--- The problem ---
Begin the copy at the line that contains "List each element's", end it at the last line of the entries below, keep every word exact, and include no pictures.

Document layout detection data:
***

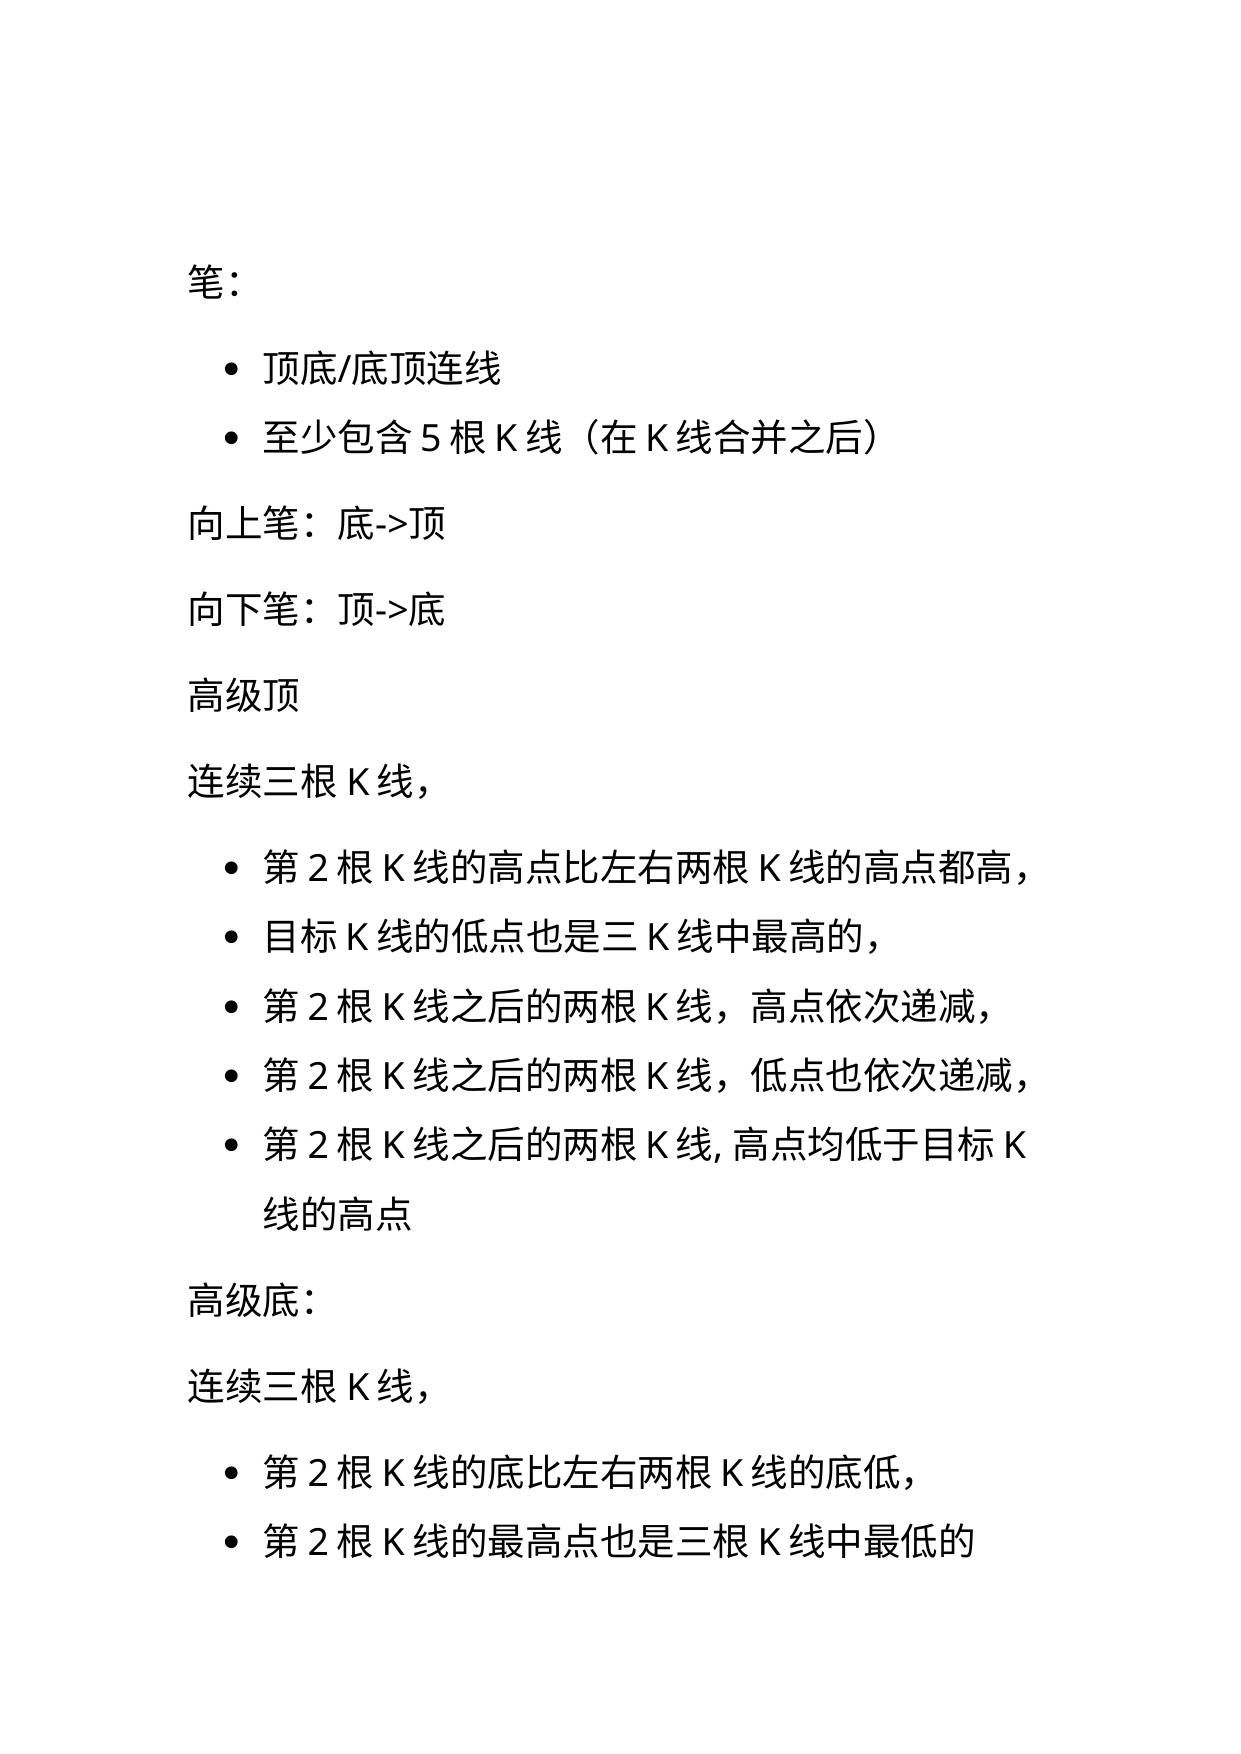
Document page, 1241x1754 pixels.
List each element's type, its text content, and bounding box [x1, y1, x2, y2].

list 第2根K线之后的两根K线，低点也依次递减， [225, 1040, 1053, 1105]
list 第2根K线的最高点也是三根K线中最低的 [225, 1507, 1053, 1572]
list 至少包含5根K线（在K线合并之后） [225, 403, 1053, 468]
list 顶底/底顶连线 [225, 334, 1053, 399]
list 第2根K线之后的两根K线, 高点均低于目标K线的高点 [225, 1110, 1053, 1245]
text 连续三根 K线， [187, 1352, 1053, 1417]
list 第2根K线的高点比左右两根K线的高点都高， [225, 833, 1053, 898]
list 目标K线的低点也是三K线中最高的， [225, 902, 1053, 967]
text 向下笔：顶->底 [187, 575, 1053, 640]
list 第2根K线之后的两根K线，高点依次递减， [225, 971, 1053, 1036]
text 高级底： [187, 1266, 1053, 1331]
list 第2根K线的底比左右两根K线的底低， [225, 1438, 1053, 1503]
text 向上笔：底->顶 [187, 489, 1053, 554]
text 高级顶 [187, 661, 1053, 726]
text 笔： [187, 248, 1053, 313]
text 连续三根 K线， [187, 747, 1053, 812]
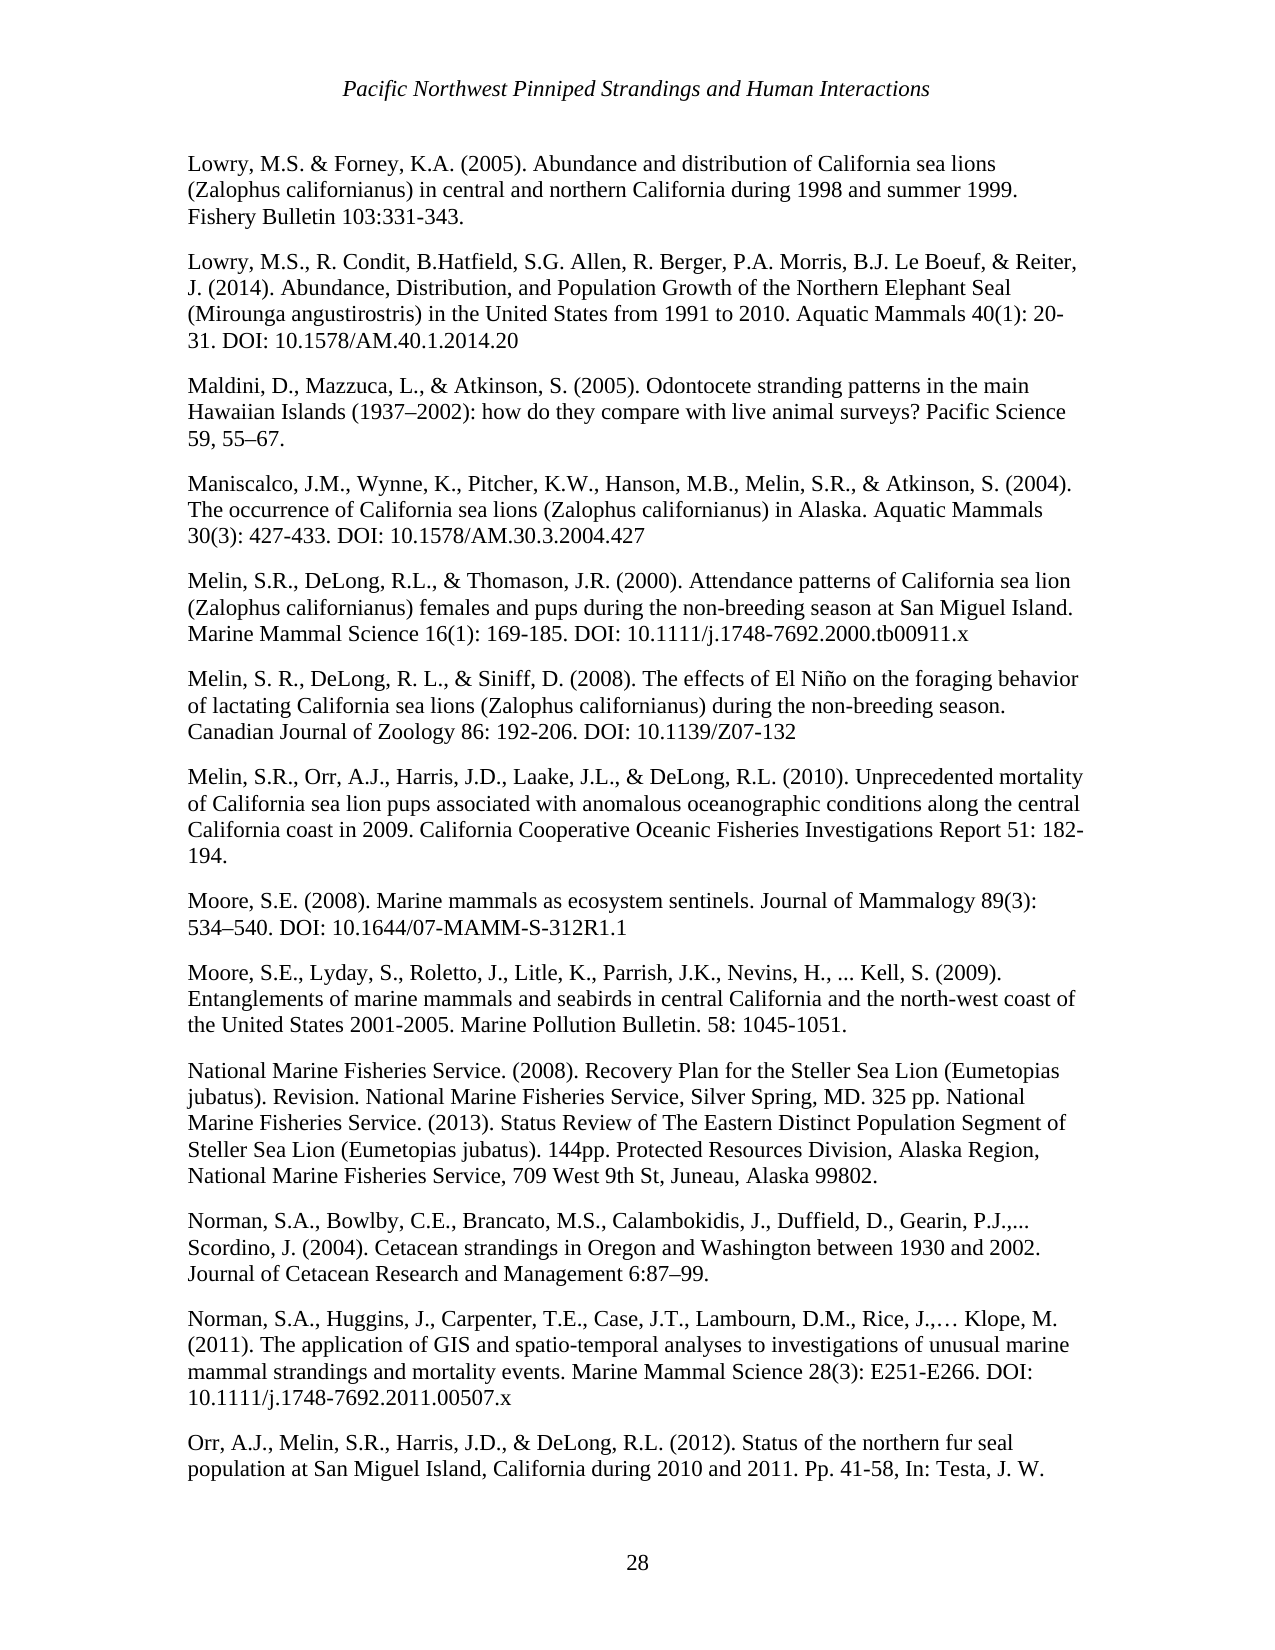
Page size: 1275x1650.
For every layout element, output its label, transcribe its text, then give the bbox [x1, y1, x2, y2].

***

--- Expected answer ---
List each element's type, its text content, and bounding box [x1, y1, x2, y2].

list 第2根K线之后的两根K线，低点也依次递减， [225, 1040, 1053, 1105]
list 第2根K线的最高点也是三根K线中最低的 [225, 1507, 1053, 1572]
list 至少包含5根K线（在K线合并之后） [225, 403, 1053, 468]
list 顶底/底顶连线 [225, 334, 1053, 399]
list 第2根K线之后的两根K线, 高点均低于目标K线的高点 [225, 1110, 1053, 1245]
text 连续三根 K线， [187, 1352, 1053, 1417]
list 第2根K线的高点比左右两根K线的高点都高， [225, 833, 1053, 898]
list 目标K线的低点也是三K线中最高的， [225, 902, 1053, 967]
text 向下笔：顶->底 [187, 575, 1053, 640]
list 第2根K线之后的两根K线，高点依次递减， [225, 971, 1053, 1036]
text 高级底： [187, 1266, 1053, 1331]
list 第2根K线的底比左右两根K线的底低， [225, 1438, 1053, 1503]
text 向上笔：底->顶 [187, 489, 1053, 554]
text 高级顶 [187, 661, 1053, 726]
text 笔： [187, 248, 1053, 313]
text 连续三根 K线， [187, 747, 1053, 812]
Page size: 1275x1650.
For every layout element, output its label, transcribe its text, then give the bbox [x1, y1, x2, y2].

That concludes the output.